In particular, the letter’s signatories are concerned that provisions in proposed trade agreements like the Trans-Pacific Partnership (TPP) or the TransAtlantic Trade & Investment Partnership (TTIP) would weaken or rollback existing U.S. financial regulations, for the benefit of big banks.

– From How Obama’s Top Trade Representative, Michael Froman, Received Millions from Citigroup During the Financial Crisis

As many people have accurately noted, what’s far more important than the President him or herself, is the people who end up surrounding the executive. These are the people who will formulate and implement various policies of national importance, particularly when it comes to enforcing, or not enforcing, the rule of law (Justice Department) and whether or not to start yet another war (Congress has abdicated its Constitutional role).

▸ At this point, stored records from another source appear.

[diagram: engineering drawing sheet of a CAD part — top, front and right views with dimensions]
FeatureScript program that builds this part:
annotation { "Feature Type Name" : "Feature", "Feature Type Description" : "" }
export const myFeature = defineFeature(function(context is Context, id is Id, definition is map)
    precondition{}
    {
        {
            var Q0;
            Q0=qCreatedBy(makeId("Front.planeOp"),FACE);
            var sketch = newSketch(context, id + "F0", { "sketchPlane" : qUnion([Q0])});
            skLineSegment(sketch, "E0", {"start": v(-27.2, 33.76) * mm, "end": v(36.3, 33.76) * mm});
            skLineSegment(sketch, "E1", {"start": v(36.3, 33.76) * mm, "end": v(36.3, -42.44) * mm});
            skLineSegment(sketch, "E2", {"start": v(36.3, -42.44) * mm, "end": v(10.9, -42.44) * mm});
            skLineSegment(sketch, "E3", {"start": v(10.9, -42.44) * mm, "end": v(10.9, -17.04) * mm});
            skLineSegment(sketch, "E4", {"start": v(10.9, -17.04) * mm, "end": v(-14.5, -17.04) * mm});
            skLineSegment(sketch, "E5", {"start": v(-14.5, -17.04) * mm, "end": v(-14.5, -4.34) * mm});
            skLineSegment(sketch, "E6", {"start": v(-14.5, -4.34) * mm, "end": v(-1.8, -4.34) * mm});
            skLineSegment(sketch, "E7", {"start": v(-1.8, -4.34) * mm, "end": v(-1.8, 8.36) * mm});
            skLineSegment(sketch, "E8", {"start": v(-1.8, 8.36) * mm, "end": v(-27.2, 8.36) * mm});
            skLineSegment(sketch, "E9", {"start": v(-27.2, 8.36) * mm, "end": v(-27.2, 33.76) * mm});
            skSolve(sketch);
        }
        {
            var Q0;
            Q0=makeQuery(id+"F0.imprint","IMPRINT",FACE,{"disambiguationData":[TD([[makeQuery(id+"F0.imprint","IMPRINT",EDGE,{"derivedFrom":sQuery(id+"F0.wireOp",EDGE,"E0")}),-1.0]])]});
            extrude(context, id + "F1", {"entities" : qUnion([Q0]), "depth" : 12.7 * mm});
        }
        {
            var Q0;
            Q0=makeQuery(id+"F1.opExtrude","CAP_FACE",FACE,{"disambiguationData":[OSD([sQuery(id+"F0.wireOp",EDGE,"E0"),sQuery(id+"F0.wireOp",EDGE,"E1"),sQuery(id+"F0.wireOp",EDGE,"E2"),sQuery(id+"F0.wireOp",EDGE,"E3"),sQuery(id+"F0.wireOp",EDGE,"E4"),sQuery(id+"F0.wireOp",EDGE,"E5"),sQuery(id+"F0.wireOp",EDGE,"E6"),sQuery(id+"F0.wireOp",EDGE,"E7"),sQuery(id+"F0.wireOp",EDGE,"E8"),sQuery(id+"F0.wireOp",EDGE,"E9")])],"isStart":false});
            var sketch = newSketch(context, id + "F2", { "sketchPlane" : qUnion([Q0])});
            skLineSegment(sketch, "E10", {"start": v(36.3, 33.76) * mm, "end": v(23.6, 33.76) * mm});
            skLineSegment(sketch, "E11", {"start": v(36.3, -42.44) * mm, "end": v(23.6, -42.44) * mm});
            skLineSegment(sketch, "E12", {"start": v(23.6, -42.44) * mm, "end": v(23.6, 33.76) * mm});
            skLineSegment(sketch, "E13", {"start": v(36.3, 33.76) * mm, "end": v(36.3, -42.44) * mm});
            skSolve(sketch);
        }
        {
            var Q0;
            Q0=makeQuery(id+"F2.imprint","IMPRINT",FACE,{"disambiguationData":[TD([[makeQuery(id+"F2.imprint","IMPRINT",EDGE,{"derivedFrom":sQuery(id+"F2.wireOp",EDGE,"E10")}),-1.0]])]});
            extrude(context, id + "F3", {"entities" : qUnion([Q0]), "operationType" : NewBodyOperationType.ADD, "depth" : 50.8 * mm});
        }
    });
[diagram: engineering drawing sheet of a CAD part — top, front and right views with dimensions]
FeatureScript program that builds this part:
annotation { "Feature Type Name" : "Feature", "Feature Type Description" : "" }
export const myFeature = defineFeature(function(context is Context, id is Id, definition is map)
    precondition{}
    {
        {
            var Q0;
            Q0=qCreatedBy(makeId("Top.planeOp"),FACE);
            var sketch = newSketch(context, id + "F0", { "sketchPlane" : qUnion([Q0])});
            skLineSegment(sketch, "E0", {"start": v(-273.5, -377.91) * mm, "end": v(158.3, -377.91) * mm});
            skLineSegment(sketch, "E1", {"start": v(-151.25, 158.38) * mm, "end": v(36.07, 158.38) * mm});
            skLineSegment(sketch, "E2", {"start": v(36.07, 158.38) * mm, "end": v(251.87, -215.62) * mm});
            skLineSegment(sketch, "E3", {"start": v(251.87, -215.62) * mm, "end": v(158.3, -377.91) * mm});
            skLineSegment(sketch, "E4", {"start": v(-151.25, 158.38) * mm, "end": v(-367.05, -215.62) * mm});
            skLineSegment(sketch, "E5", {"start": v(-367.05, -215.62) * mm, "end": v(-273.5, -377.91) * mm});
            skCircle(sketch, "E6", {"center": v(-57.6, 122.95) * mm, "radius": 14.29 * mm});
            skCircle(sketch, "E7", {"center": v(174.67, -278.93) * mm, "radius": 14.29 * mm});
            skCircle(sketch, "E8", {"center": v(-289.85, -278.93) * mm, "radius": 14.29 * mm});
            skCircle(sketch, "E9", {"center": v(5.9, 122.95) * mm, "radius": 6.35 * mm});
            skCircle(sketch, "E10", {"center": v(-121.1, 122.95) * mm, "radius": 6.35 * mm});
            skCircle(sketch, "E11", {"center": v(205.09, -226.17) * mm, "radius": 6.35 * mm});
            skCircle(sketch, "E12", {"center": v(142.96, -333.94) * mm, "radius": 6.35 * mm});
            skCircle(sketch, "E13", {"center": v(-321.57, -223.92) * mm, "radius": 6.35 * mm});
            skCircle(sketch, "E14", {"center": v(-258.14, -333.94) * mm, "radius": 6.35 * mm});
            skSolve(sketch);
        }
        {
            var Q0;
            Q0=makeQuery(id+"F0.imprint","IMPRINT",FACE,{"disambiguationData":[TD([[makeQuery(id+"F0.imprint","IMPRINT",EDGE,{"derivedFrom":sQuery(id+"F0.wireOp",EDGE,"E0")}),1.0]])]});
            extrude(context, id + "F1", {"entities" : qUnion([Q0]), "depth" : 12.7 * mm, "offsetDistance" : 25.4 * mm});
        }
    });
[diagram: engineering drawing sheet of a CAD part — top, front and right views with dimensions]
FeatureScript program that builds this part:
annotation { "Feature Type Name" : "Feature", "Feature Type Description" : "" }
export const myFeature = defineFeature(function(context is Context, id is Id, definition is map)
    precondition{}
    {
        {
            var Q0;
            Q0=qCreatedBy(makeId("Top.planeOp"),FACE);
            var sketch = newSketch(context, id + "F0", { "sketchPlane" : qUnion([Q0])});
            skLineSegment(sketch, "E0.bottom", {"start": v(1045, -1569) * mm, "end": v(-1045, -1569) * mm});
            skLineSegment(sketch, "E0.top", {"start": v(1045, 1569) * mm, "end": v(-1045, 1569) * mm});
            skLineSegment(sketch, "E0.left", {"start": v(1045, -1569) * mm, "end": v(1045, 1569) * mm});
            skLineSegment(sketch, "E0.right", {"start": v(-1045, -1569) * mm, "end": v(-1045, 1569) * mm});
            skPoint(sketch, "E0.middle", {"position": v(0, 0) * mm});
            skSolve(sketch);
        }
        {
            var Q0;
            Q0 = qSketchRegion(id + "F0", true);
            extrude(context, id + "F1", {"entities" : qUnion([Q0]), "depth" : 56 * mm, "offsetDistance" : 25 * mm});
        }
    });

Indeed, appointing Eric Holder to head up the Department of Justice guaranteed that Wall Street criminals would never be prosecuted and led to America’s justice system rapidly devolving into Banana Republic territory.

So how did Obama end up choosing the various banker-coddling professional cronies to make up his administration? The Wikileaks Podesta email leak shines a very disturbing light upon the process, which was led by then Citigroup executive, Michael Froman. Moreover, as current U.S. trade representative, this ex-TBTF bank executive is currently the nation’s top proponent of the sovereignty-killing Trans Pacific Partnership (TPP) agreement.